___ Trecho do documento ___

O prefeito de Pedras Altas, Volnei da Silva Oliveira (PT), projeta um futuro repleto de visitantes, o que traria maior arrecadação de impostos. Questionado, ele não informou nenhuma medida da prefeitura para auxiliar na reforma do castelo ou melhorar a infraestrutura turística do município. A prefeitura também não inscreveu nenhum projeto no programa Avançar, do Piratini, que destinará R$ 131 milhões para o turismo.

— Vai ser um momento importante para Pedras Altas. Estamos mal de pousada e de hotel, e a ideia do (Luiz Carlos) Segat é abrir uma pousada. Vai ser uma grande ajuda para o município, vai chamar muitas pessoas na cidade, é importante até para arrecadar recurso. Hoje, nossa dificuldade é não termos acesso asfáltico - diz o prefeito.

UFPel atuará no restauro

A importância do acervo é tão grande que a família Segat firmará um convênio com a Universidade Federal de Pelotas (UFPel) para pesquisadores restaurarem parte dos itens do castelo. A professora de Museologia Noris Leal comandará uma equipe de 15 servidores e alunos dos cursos de Museologia e de Conservação e Restauração de Bens Culturais Móveis na empreitada. Desde março, o grupo cataloga o inventário - em breve, iniciará o restauro de obras de arte, móveis, fotografias e documentos.

___ Dados fornecidos ___

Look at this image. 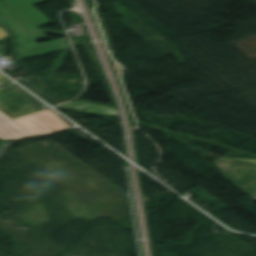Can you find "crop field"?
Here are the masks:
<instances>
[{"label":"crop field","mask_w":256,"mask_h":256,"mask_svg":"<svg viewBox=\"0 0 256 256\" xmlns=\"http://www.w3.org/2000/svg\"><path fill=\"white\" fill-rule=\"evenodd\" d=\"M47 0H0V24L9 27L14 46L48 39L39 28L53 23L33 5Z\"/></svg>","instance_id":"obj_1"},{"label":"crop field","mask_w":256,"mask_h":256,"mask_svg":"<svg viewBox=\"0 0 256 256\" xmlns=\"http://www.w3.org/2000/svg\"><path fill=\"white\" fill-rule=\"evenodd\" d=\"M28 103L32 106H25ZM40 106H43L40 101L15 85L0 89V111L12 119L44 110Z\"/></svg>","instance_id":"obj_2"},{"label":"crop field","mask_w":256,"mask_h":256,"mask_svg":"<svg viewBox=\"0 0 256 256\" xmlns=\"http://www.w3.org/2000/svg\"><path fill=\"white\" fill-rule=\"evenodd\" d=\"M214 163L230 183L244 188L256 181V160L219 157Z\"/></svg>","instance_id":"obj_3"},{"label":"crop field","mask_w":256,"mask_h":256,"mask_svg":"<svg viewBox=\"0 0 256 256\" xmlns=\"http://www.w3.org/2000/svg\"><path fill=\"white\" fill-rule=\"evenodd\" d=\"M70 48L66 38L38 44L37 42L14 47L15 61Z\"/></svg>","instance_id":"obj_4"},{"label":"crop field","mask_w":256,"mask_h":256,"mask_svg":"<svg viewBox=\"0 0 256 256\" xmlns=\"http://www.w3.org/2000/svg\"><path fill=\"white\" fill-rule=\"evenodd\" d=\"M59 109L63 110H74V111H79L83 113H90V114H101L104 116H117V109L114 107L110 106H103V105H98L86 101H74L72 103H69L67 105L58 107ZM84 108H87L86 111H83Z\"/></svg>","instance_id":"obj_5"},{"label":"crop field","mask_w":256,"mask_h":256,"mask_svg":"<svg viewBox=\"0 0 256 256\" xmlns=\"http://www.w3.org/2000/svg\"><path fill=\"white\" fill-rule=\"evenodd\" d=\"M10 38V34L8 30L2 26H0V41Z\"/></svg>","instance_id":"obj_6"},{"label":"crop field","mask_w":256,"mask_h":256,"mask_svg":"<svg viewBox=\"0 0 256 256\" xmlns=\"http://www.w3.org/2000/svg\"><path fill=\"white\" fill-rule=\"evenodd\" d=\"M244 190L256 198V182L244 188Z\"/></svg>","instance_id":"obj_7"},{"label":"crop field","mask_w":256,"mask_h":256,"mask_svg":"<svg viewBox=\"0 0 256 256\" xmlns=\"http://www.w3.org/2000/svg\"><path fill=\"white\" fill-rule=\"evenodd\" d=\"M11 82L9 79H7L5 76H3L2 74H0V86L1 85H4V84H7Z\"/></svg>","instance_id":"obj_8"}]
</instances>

___
___ Dados fornecidos ___

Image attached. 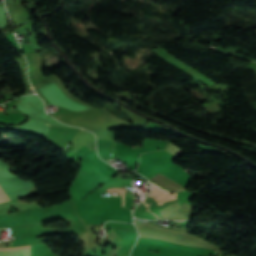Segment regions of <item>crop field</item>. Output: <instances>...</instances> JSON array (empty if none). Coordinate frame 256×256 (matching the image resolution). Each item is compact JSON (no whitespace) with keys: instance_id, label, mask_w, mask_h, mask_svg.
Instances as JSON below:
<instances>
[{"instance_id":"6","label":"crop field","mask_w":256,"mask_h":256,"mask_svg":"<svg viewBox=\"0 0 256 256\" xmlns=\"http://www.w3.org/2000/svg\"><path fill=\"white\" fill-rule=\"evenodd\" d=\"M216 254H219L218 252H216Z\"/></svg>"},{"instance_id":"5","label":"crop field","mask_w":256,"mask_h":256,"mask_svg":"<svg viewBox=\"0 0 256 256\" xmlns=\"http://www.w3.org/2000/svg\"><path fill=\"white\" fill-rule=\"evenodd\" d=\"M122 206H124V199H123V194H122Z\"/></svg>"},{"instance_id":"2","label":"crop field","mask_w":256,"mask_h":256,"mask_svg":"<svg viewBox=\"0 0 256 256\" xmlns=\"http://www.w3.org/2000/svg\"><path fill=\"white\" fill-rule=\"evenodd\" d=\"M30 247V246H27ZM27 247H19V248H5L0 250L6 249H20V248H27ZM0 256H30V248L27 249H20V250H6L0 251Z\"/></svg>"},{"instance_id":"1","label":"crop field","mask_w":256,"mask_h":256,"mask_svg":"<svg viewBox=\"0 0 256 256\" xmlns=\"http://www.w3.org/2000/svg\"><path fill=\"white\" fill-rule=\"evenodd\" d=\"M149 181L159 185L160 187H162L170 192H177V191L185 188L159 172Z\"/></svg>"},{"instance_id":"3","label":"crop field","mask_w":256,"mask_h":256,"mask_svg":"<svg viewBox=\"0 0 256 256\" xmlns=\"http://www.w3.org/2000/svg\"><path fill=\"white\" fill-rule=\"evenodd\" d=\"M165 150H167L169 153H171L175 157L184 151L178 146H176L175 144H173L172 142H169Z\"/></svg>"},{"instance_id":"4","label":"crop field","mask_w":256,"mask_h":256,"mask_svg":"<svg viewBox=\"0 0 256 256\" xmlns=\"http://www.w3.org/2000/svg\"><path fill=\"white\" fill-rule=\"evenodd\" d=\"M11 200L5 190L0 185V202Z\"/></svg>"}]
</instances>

___

▸ Tarefas:
[1] Traduza para o inglês a seguinte frase do texto sobre Pedras Altas: "A prefeitura também não inscreveu nenhum projeto no programa Avançar, do Piratini, que destinará R$ 131 milhões para o turismo."
[2] Prossiga com o texto sobre Pedras Altas a partir da última frase apresentada, por favor.

▸ Respostas por tarefa:
[1] The city government also did not submit any project to the Avançar program, from Piratini, which will allocate R$ 131 million to tourism.

[2]
— O acervo é um dos mais ricos do Brasil, não só pela biblioteca, mas por tudo o que existe no castelo. É um acervo inexplorado que conta muito da história política do Brasil República. Quando estiver aberto à pesquisa, promoverá fontes até então não utilizadas. É importante não só para a história do Rio Grande do Sul, mas também do Brasil. O Assis Brasil foi um dos líderes da revolução de 1923, então há correspondências falando sobre a situação política, relatórios e diários — explica a museóloga.

A disponibilização do acervo para pesquisadores não deve desvelar novidades impactantes que alterem livros didáticos, mas poderá trazer novos detalhes acerca da Revolução de 1923 e da vida de Assis Brasil, diz Fábio Kuhn, professor de História na Universidade Federal do Rio Grande do Sul (UFRGS) e autor do livro Breve História do Rio Grande do Sul (Editora Leitura Xxi).

— Alguma grande novidade talvez não traga, mas a correspondência de Assis Brasil com diversas autoridades permite revelar detalhes desconhecidos. A historiografia se vale muito da correspondência privada para entender as atitudes dos homens públicos. Se esse castelo estivesse na Europa ou nos Estados Unidos, já teria uma fundação que o teria reformado, seria um museu com cobrança de ingressos e o arquivo estaria disponível a pesquisadores — diz Kuhn.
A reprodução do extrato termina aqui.